» Items listed in a dataset
# # # # #
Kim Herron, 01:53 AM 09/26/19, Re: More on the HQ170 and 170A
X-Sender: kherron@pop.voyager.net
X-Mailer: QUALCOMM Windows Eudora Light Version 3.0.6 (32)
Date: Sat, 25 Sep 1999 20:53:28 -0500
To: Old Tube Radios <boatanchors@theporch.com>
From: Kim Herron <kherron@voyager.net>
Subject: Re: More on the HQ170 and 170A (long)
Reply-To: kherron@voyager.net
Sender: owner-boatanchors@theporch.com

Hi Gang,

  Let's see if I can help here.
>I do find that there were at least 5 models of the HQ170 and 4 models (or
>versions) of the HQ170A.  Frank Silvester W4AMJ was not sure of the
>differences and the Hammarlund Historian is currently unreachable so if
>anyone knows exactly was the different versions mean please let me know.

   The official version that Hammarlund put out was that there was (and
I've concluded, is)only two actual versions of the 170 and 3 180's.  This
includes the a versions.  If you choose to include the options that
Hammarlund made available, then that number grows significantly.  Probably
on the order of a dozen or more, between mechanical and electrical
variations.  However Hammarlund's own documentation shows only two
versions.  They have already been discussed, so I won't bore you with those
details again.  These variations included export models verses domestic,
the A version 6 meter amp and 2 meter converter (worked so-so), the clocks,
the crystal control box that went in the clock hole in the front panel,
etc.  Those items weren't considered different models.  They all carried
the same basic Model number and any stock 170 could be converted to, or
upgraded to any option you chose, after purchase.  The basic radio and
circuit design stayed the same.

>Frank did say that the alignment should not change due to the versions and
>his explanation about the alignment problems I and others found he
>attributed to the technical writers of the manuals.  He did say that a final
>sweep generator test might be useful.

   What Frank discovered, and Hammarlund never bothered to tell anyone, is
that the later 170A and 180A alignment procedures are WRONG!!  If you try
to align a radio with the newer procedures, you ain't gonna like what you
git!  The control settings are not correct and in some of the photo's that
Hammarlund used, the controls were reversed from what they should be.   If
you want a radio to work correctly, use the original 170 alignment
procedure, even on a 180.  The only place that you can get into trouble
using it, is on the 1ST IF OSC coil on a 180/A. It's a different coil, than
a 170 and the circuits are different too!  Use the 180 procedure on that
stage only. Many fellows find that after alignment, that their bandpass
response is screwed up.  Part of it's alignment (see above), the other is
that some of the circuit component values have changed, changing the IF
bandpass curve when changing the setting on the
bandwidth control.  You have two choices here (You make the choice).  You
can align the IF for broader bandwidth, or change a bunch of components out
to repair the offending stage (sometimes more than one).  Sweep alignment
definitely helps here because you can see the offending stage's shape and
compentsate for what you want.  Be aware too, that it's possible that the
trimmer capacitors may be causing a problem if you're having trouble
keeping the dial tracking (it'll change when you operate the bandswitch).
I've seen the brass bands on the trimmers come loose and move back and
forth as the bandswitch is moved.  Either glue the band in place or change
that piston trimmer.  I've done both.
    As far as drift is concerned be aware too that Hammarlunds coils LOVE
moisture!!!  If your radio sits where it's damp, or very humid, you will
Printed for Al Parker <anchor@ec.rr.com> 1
# # # # #
» TRY IT
Search the records for the word "offending", then list every line that has it.

» EXERCISE ANSWER
to repair the offending stage (sometimes more than one).  Sweep alignment
definitely helps here because you can see the offending stage's shape and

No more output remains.